Les europhobes sont plutôt les partis que l’on classe à l’extrême-droite, bien qu’il y ait également des europhobes à l’extrême-gauche. L’extrême-droite n’est pas une famille unie au plan idéologique. Il y en a deux aujourd’hui en Europe : une plutôt située en Europe orientale qui rassemble notamment l’Aube dorée en Grèce ou le Jobbik en Hongrie ; l’autre est une extrême-droite plus « modérée », qui n’est pas toujours issue de l’extrême droite historique (le Parti de la liberté de Geert Wilders, par exemple, est né d’une scission de la droite libérale, ce n’est pas un parti qui véhicule un héritage d’extrême-droite). Les partis plus « modérés » ne souhaitent pas s’allier avec ces partis radicaux, sulfureux, étant davantage dans une stratégie de dédiabolisation, de modération de leur discours, de crédibilisation de leur positionnement. Cela signifie que la stratégie d’alliance se restreint à quelques partis.
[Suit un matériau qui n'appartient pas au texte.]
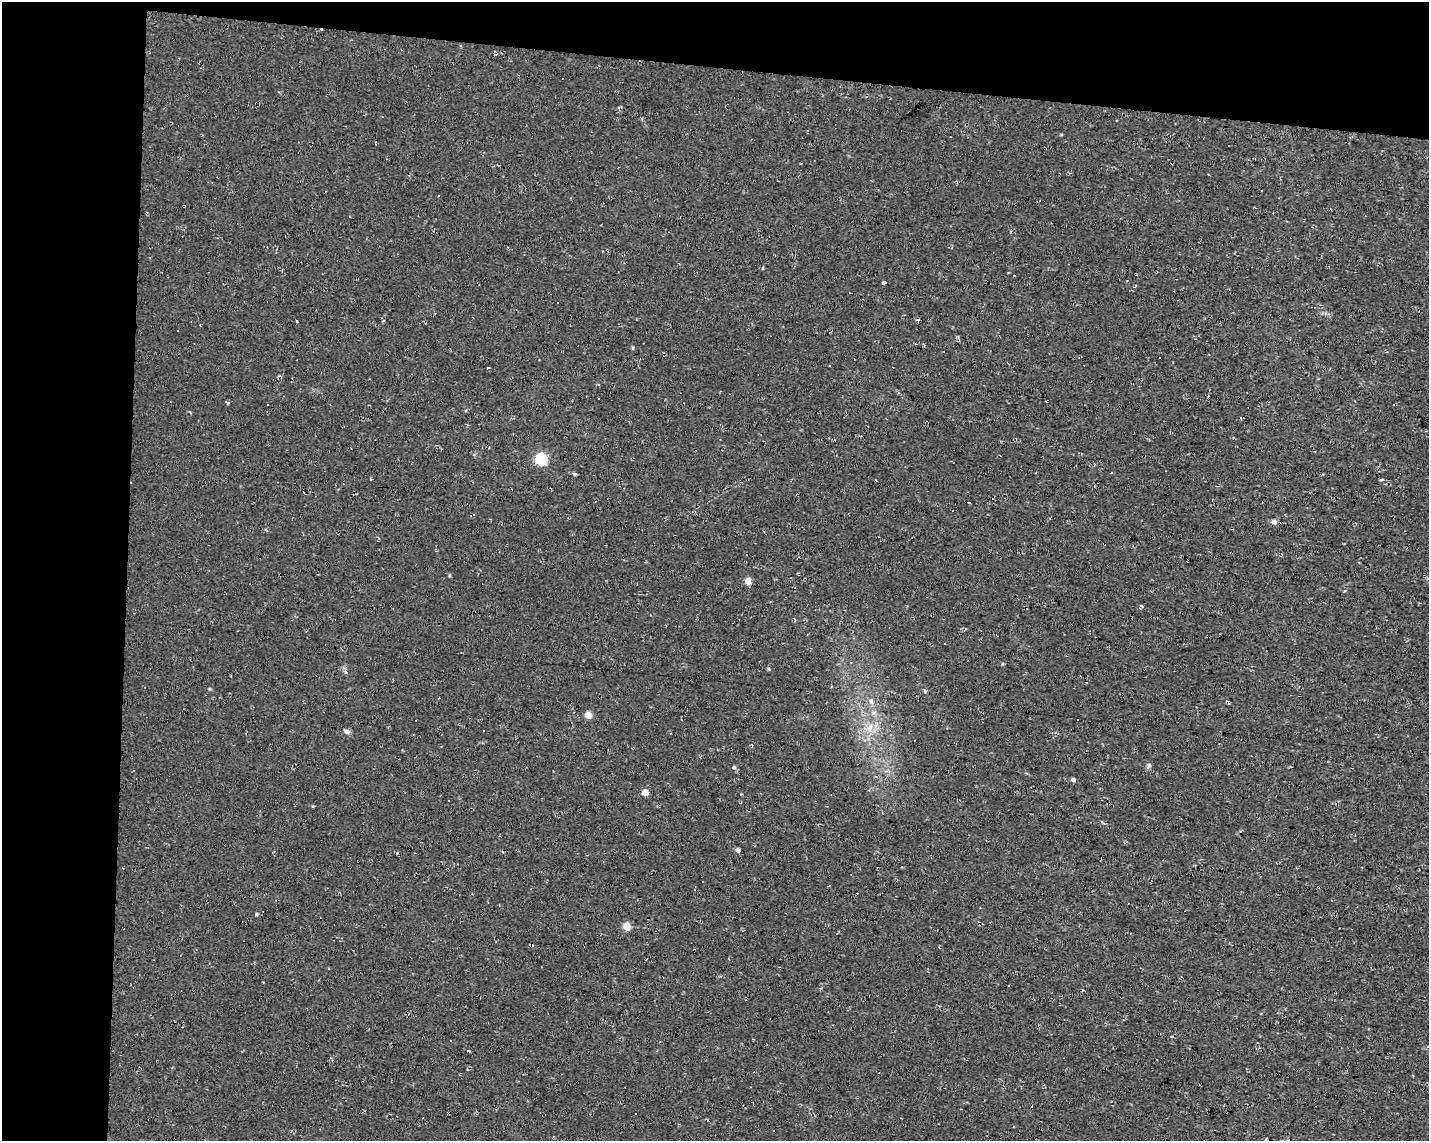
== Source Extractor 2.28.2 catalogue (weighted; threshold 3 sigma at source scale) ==
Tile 1 of 3 x 4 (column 1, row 1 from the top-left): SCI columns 281-1707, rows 3419-4557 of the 4791 x 4560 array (HDU 1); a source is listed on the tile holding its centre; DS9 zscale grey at full resolution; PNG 1431 x 1143 px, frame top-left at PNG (2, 2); no overlay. Shown black and unused: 15% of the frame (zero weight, under 2 of 3 exposures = <1% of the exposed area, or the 3 px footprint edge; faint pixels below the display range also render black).
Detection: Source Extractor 2.28.2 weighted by HDU 2 'WHT'; one run over the whole footprint, this tile lists its part. Background 0.012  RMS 0.008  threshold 0.0358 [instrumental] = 3 sigma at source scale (4.5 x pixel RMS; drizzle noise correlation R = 1.50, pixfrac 1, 0.0396/0.0396 arcsec/px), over >= 5 px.
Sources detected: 50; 14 cosmic-ray / hot-pixel residue — not listed; the other 36 listed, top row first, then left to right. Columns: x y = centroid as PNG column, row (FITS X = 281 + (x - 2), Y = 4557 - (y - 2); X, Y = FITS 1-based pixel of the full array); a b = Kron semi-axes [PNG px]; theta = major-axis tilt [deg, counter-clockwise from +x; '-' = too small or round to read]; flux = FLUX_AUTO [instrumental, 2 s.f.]
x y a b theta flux
763 268 4 3 - 0.67
884 282 4 3 - 13
558 303 3 3 - 1.2
297 321 3 2 - 1.1
194 344 2 2 - 0.45
633 348 4 3 - 1.4
1160 358 3 2 - 0.84
227 403 4 3 - 1
267 405 3 2 - 0.57
541 459 6 6 - 87
575 474 5 4 - 1.3
1381 480 5 3 - 0.87
970 503 4 3 - 63
1274 522 6 5 - 3.3
379 538 4 3 - 1.3
746 554 3 3 - 5.2
748 581 5 5 - 8.1
1141 606 5 4 - 1.4
945 643 3 2 - 0.78
768 669 5 4 - 0.98
925 691 5 4 - 0.9
871 701 8 6 -64 2.8
588 715 6 5 - 8.3
870 727 14 10 54 10
347 731 9 6 -24 2.2
1148 765 7 5 84 1.7
734 767 6 4 12 1.3
1027 773 3 3 - 1.1
1073 779 4 4 - 2
645 792 5 5 - 9.8
738 850 4 4 - 2.4
256 914 5 4 - 1.1
626 926 5 5 - 17
1009 985 3 3 - 1.6
708 1121 3 3 - 2.6
1266 1140 4 3 - 1.1
Isophote crosses this tile's border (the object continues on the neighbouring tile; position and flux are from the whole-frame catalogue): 1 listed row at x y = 1266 1140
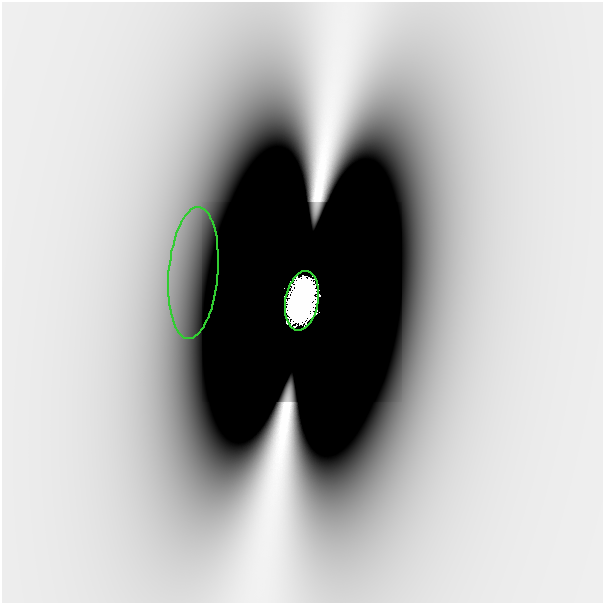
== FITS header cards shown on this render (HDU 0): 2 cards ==
NAXIS1  =                  601
NAXIS2  =                  601

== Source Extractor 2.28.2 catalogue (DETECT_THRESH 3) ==
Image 601 x 601 px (HDU 0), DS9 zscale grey, 1 PNG px = 1 image px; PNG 605 x 605 px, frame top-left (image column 1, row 601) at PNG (2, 2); each listed source drawn as its Kron ellipse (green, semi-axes under 4 px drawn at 4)
Background -8.80e-10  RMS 3.5e-10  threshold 1.06e-09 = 3 sigma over >= 5 px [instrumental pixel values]
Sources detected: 4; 2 with non-positive FLUX_AUTO (blend fragments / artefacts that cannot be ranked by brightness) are neither listed nor drawn; the other 2 listed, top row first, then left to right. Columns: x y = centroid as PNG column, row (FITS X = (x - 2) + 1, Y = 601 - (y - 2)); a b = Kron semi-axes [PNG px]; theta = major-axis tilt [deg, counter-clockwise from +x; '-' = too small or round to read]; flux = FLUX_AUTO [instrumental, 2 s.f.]
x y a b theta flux
193 273 66 24 85 3.2e-06
302 301 30 16 80 7.3e+01
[2 non-positive-flux detections neither listed nor drawn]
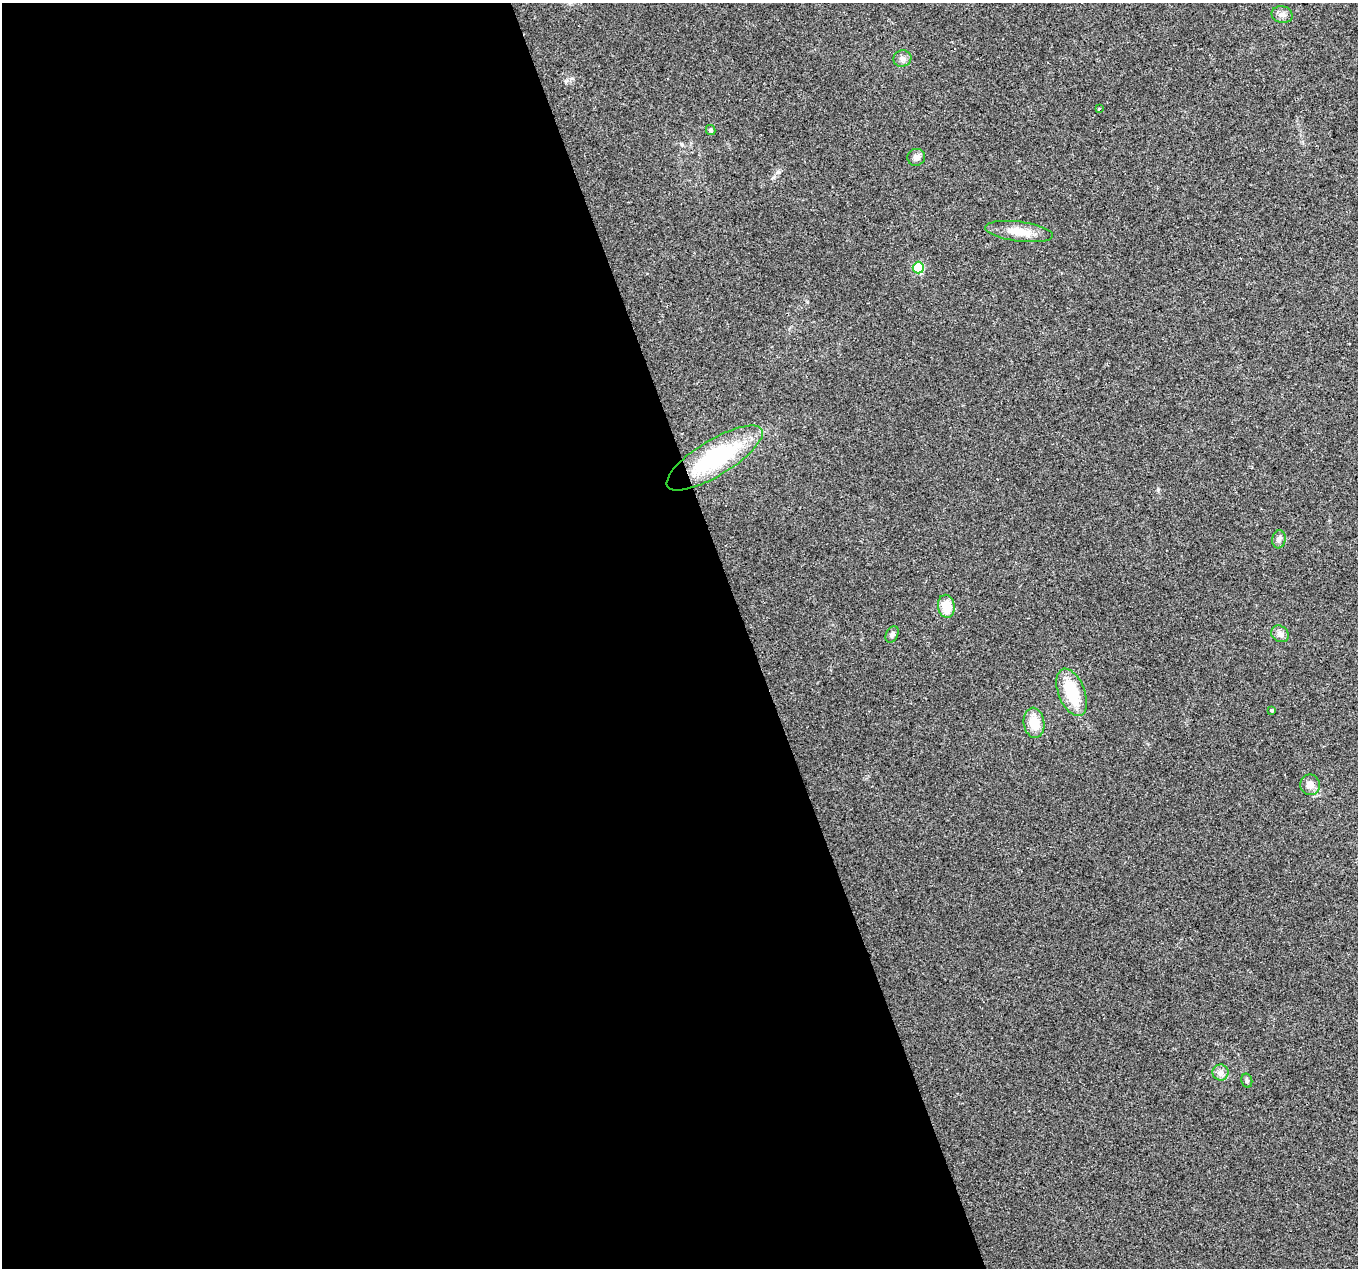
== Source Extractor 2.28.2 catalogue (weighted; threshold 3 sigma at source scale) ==
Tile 9 of 4 x 4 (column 1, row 3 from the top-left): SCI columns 1-1356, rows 1334-2599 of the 5425 x 5251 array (HDU 1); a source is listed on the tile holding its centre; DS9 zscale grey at full resolution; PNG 1360 x 1270 px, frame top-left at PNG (2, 3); each listed source drawn as its Kron ellipse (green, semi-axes under 4 px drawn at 4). Shown black and unused: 55% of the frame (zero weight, under 2 of 3 exposures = <1% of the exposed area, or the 3 px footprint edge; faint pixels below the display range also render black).
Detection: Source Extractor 2.28.2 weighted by HDU 2 'WHT'; one run over the whole footprint, this tile lists its part. Background 0.0515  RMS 0.0069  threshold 0.0311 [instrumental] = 3 sigma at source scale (4.5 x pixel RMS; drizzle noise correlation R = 1.50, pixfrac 1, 0.0396/0.0396 arcsec/px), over >= 5 px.
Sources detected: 18; all 18 listed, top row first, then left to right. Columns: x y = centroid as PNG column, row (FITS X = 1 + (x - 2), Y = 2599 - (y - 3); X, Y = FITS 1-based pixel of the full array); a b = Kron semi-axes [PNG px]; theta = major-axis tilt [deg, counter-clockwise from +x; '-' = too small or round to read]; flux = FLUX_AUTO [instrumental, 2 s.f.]
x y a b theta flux
1282 15 10 8 -13 3
902 58 9 8 - 2.9
1099 109 3 2 - 1.2
711 130 5 4 - 1.6
916 157 9 8 - 3.1
1019 232 34 10 -7 12
918 268 6 5 - 38
715 458 55 18 31 78
1279 539 9 6 82 2.2
946 606 11 8 -81 15
892 634 8 6 60 2.2
1280 634 9 7 -38 3.5
1072 692 25 13 -68 29
1272 710 3 3 - 1.6
1034 723 15 10 -83 13
1310 785 10 10 - 4.3
1220 1072 8 8 - 3.1
1247 1081 7 5 -77 1.4
Unlisted compact peaks at least as high as the median listed source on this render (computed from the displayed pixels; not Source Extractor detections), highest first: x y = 778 172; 1158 490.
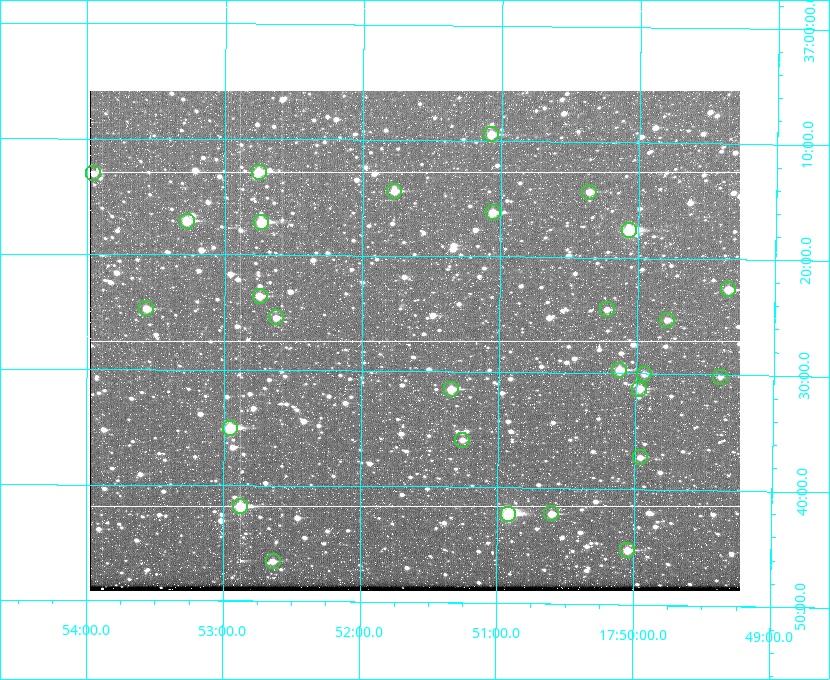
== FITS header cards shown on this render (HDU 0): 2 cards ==
NAXIS1  =                  650
NAXIS2  =                  500

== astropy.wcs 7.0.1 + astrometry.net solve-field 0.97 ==
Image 650 x 500 px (HDU 0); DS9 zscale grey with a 90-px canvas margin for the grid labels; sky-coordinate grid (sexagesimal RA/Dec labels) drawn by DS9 from the SOLVED WCS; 28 Tycho-2 reference stars matched to detected sources circled (green)
Header WCS: none
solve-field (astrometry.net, Tycho-2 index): SOLVED blind (the file carries no WCS)
Solved WCS: RA---TAN-SIP/DEC--TAN-SIP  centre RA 17:51:37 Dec +37:27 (267.90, +37.46 deg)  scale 5.2 arcsec/px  FOV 56.3' x 43.3'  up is +179 deg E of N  parity flipped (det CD > 0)
(file carries no celestial WCS; the grid is the blind solution)
Tycho-2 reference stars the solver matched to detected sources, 28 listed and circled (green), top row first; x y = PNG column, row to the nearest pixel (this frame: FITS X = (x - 90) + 1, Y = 500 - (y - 91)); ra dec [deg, ICRS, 3 dp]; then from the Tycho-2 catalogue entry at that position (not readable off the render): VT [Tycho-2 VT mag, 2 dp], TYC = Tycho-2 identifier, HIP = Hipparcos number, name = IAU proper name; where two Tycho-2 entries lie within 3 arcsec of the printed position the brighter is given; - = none
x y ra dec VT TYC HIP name
491 134 267.768 +37.157 9.98 2620-745-1 - -
259 172 268.189 +37.213 9.71 2620-542-1 - -
93 173 268.489 +37.217 11.29 2620-732-1 - -
394 191 267.943 +37.240 10.39 2620-505-1 - -
589 192 267.589 +37.238 11.09 2619-212-1 - -
493 212 267.764 +37.270 10.17 2620-784-1 - -
187 221 268.319 +37.285 9.88 2620-536-1 - -
261 222 268.183 +37.286 8.98 2620-786-1 87506 -
629 230 267.517 +37.293 8.96 2619-379-1 - -
728 289 267.335 +37.377 10.60 2619-634-1 - -
260 296 268.186 +37.393 10.44 2620-175-1 - -
146 308 268.392 +37.412 10.60 2620-800-1 - -
607 309 267.555 +37.408 11.50 2619-358-1 - -
276 317 268.156 +37.424 11.25 2620-712-1 - -
667 320 267.445 +37.422 11.17 2619-451-1 - -
619 370 267.531 +37.495 10.07 2619-274-1 - -
644 374 267.485 +37.500 11.33 2619-40-1 - -
720 377 267.347 +37.503 12.15 3088-638-1 - -
451 389 267.836 +37.525 9.96 3089-889-1 - -
639 389 267.494 +37.522 10.35 3088-270-1 - -
230 428 268.239 +37.584 8.64 3089-755-1 - -
462 440 267.815 +37.598 11.54 3089-1081-1 - -
640 457 267.491 +37.621 11.40 3088-1284-1 - -
240 506 268.219 +37.697 8.93 3089-671-1 - -
551 513 267.652 +37.703 11.04 3089-693-1 - -
508 514 267.730 +37.705 8.13 3089-1203-1 87349 -
627 550 267.512 +37.755 10.10 3089-2332-1 - -
273 561 268.159 +37.775 11.22 3089-2245-1 - -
Il faut 25 députés issus de 7 pays différents pour constituer un groupe. Le Front National, le Parti pour la liberté, le FPÖ en Autriche, les Démocrates suédois, sont en cours de tractation pour essayer de constituer un groupe d’extrême-droite dite « modérée » au Parlement européen. Pour le moment, il n’y a rien de sûr mais l’on peut considérer qu’ils parviendront à rassembler les 25 députés requis, leur plus grande difficulté étant de parvenir à rassembler des députés provenant d’au moins 7 pays différents. Cela signifie qu’au niveau du Parlement européen, même en cas d’alliance entre les pré-cités – et dans la mesure où ils ne réussissent pas à s’entendre avec d’autres partis -, ils ne seront certainement que 40 ou 45 députés, donc avec une influence réelle relativement limitée au sein de l’hémicycle. Néanmoins ils vont pouvoir exercer de l’influence, faire parler d’eux, se faire entendre. D’autant plus que la constitution d’un groupe parlementaire signifie qu’ils bénéficieront d’un temps de parole dans l’hémicycle au moment des séances plénières, qu’ils pourront déposer des amendements ou décider des questions traitées en plénière. Ils obtiendront également une subvention annuelle, un secrétariat, un bureau, ce qui leur permettra de gagner en visibilité.

Au vu de ces éléments, dans quelle mesure ces partis pourront-ils peser sur la politique européenne, notamment en termes de politiques monétaire et migratoire ?

Dans le cas de la configuration évoquée précédemment, ils ne pourront pas à eux-seuls bloquer les décisions ou faire passer des votes, puisque sur les 751 députés que comptera le prochain Parlement, ils seront ultra-minoritaires. Cependant sur certains sujets, d’autant si ce sont eux qui les portent, ils pourront éventuellement faire des « émules ». Il n’est d’ailleurs pas impossible que d’autres partis, non membres de ce groupe, et non classés aux extrêmes, puissent se mobiliser sur des thèmes tels l’immigration notamment.
Ils sont donc susceptibles d’avoir une influence au sens où ils pourraient parvenir à imposer certains termes du débat, un peu comme ils l’ont fait pendant la campagne des élections européennes : imposer certains sujets et forcer les autres groupes à se déterminer dessus. D’autant que l’on a bien vu pendant la campagne que ce sont des thématiques qui intéressent et préoccupent les citoyens européens.
Mais tout cela sous-entend qu’ils soient présents et assidus pour faire régulièrement pression, ce qui n’est pas toujours le cas.